Последняя книга, или Треугольник Воланда. С отступлениями, сокращениями и дополнениями - Яновская Лидия
(8 августа 1939 года Е. С. запишет в своем дневнике советы Немировича-Данченко драматургу: «— Самая сильная картина — демонстрация. Только вот рота… (тут следует длинный разговор, что делать с ротой).
Миша:
— А рота совсем не должна быть на сцене.
Мимическая сцена».)
И снова камерные декорации: комната в доме батумского рабочего; здесь и арестовывают Сталина… И снова залитый еще более ясным дневным светом кабинет — с видом на взморье и дверью, распахнутой в сад, — на этот раз кабинет Николая II в Петергофе…
(Булгаковеды обожают говорить о том, что Булгаков был монархистом — с младых ногтей и до последних дней жизни. Например, см. у М. О. Чудаковой: «Монархизм останется значимым фоном его творчества до конца.
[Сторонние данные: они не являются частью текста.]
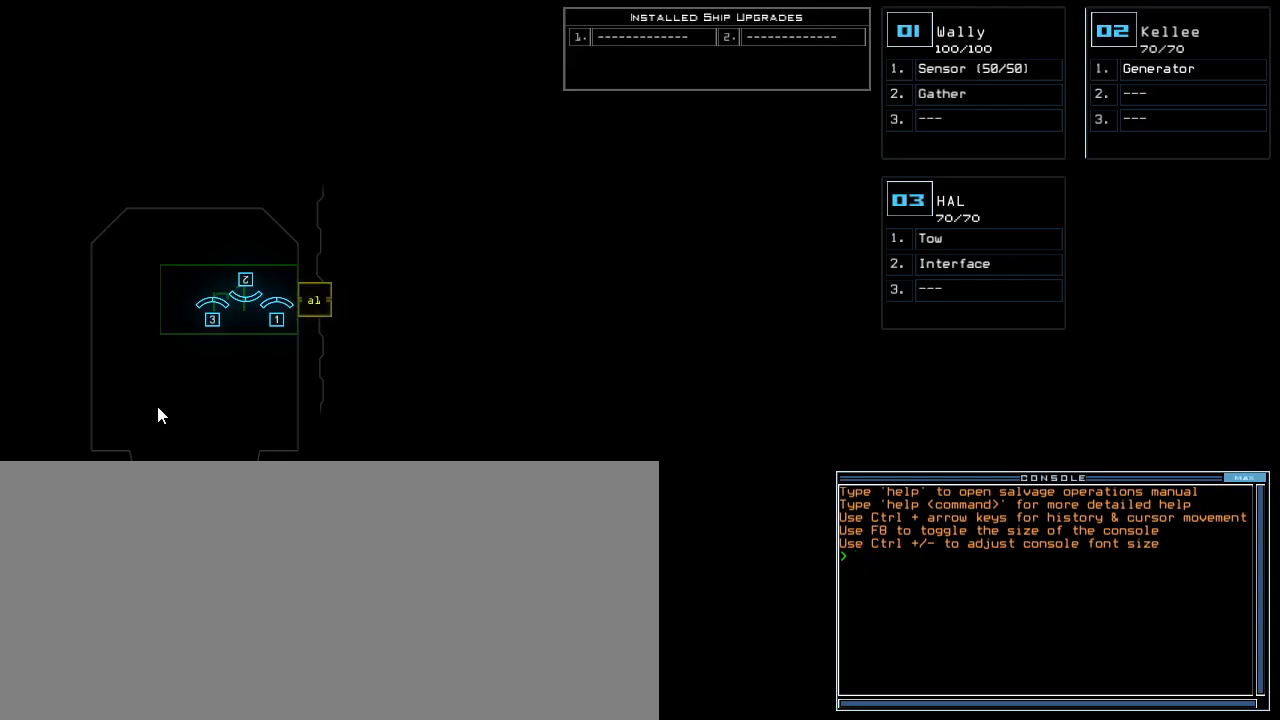
{"keys": [], "events": []}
Булгаков был настоящий монархист» [504]. Но когда видишь, с какой беспощадной насмешкой изображен император в пьесе «Батум», это утверждение вызывает большие сомнения.)
В дальнейшем я не раз перечитывала пьесу — в уже опубликованном виде. Первое впечатление не уходило, но раскрывались новые вещи. Оказалось, что Булгаков применил прием, уже опробованный им в «Мастере и Маргарите»: когда изобразил Пилата молодым, еще не отравленным властью, непосредственным и бесстрашным.
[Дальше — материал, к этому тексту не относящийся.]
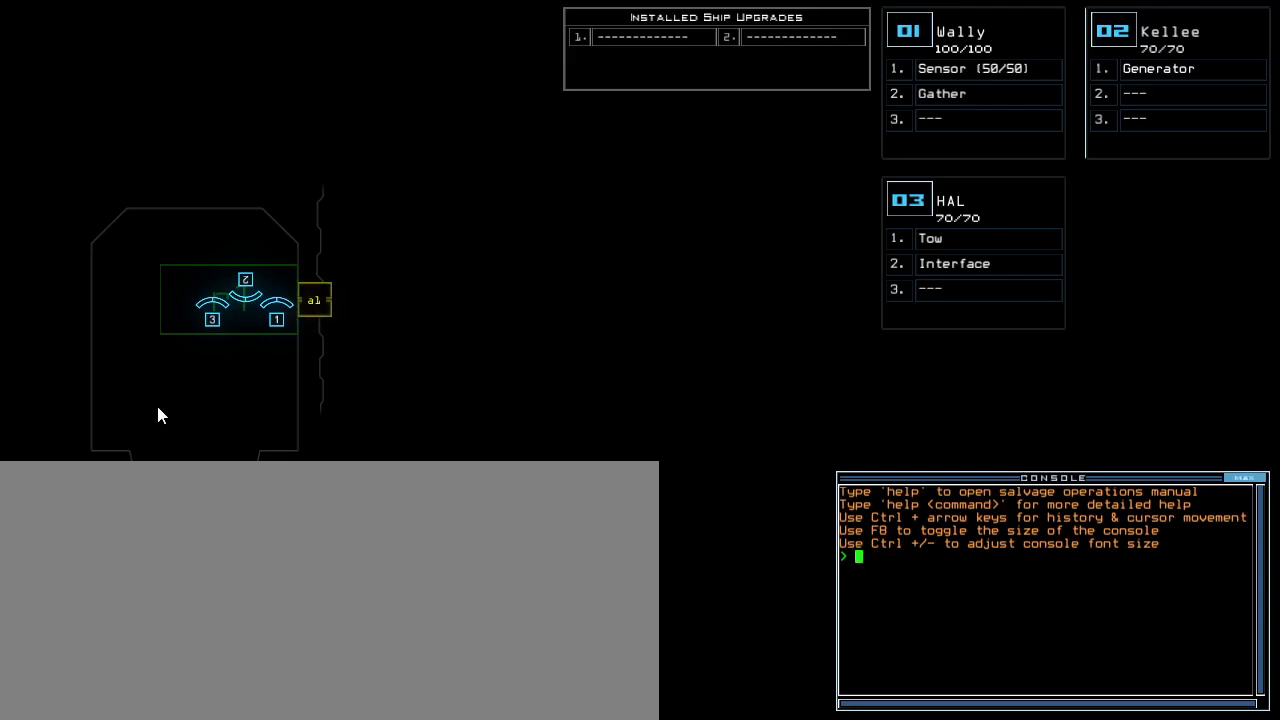
{"keys": [], "events": []}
На этот раз включение молодого героя (в первой картине ему 19 лет, в последующих — на несколько лет больше) не было эпизодическим — оно стало основой сюжета. Перед нами прирожденный вожак, его реплики кратки, дельны, иногда ироничны, что сразу же приподымает его над окружающими. И — что удивительно — каким-то образом сразу же видно, что он грузин. Акцент, что ли, просматривается, или его легкая походка в мягких кавказских сапогах (особенно в сцене в тюремном дворе), или грузинская гордость (когда охранники его бьют, почему-то сразу же понимаешь, что дело не в боли, а в унижении и что унижения он не простит никогда).
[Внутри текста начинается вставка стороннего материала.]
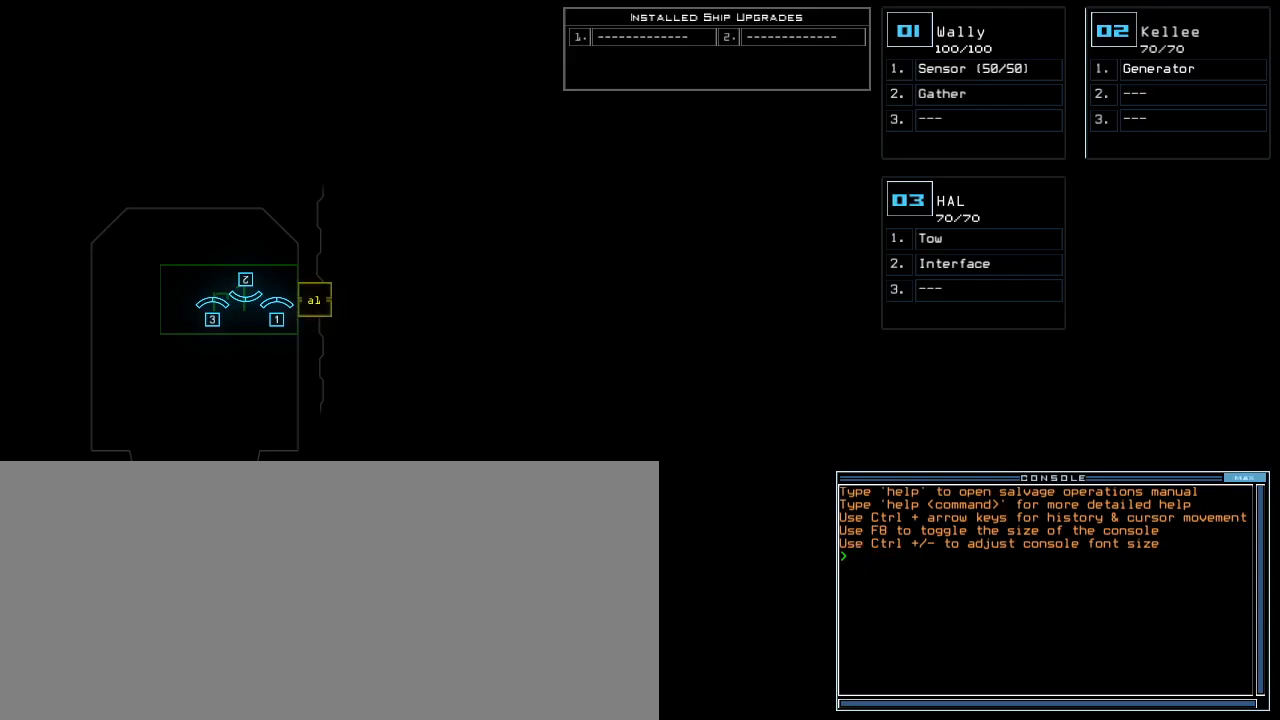
{"keys": [], "events": []}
Почему же «Батум», который так устраивал автора, был Сталиным запрещен? А то, что именно Сталиным, сомнений не вызывает: Сталин брал пьесу для прочтения, держал у себя довольно долго, да без него решение по поводу такой пьесы никто и не посмел бы принять.
Похоже, что сам Булгаков не слишком погружался в этот вопрос. Он был смертельно ранен самим фактом: гибелью и этой пьесы. (А ведь на сцене держились только бесконечные «Дни Турбиных» да еще инсценировка «Мертвых душ».) Драматург был смертельно ранен тем, что Сталин предал его (как некогда Людовик предал Мольера), что он снова отдан на растерзание братьям-литераторам и мхатовской толпе, что теперь, после этого запрещения, никакая его новая пьеса и никакая из уже принятых театрами не пойдут. А между тем Елена Сергеевна хотела знать нюансы и причины происшедшего; она ловила и фиксировала в своем Дневнике все то немногое, что до нее доходило.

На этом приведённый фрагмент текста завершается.